The bird was suffering from lead poisoning, and if not for the concern of a local rancher who reached out to a wildlife rescue organization, the eagle would not have survived. It was not an easy rehabilitation – the eagle was very, very sick – but eventually he became stronger and healthier and was able to be returned to the wild.
This story made me want to learn more about bald eagles and other birds of prey, so of course I looked to the library for help. If you, too, have an interest in eagles, and wish to become more familiar with Haliaeetus leucocephalus (the Latin name for the bald eagle species), check out the library’s catalog at www.fvrl.org, and place a title or two on hold. We may not be able to soar like an eagle, but we can certainly become eagle-eyed readers.
• “Bald Eagle Nest” by Kate Davis.
• “Beauty and the Beak: How Science, Technology, and a 3-D Printed Beak Rescued a Bald Eagle” by Deborah Lee Rose.

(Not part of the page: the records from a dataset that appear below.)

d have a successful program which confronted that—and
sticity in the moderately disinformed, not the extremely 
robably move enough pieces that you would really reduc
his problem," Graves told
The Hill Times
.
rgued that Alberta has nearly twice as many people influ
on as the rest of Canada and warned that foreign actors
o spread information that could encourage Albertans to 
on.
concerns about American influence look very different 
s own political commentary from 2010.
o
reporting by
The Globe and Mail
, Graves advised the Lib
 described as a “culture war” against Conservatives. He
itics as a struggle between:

• “Eagles & Birds of Prey” by Jemima Parry-Jones.
• “The Empire of the Eagle: An Illustrated Natural History” by Mike Unwin.
• “Majestic Eagles: Compelling Facts and Images of the Bald Eagle” by Stan Tekiela.
• “Raptors of the West: Captured in Photographs” by Kate Davis.
• “Year of the Eagle: A Year in the Lives of Pacific Northwest Bald Eagles” by Kevin Ebi.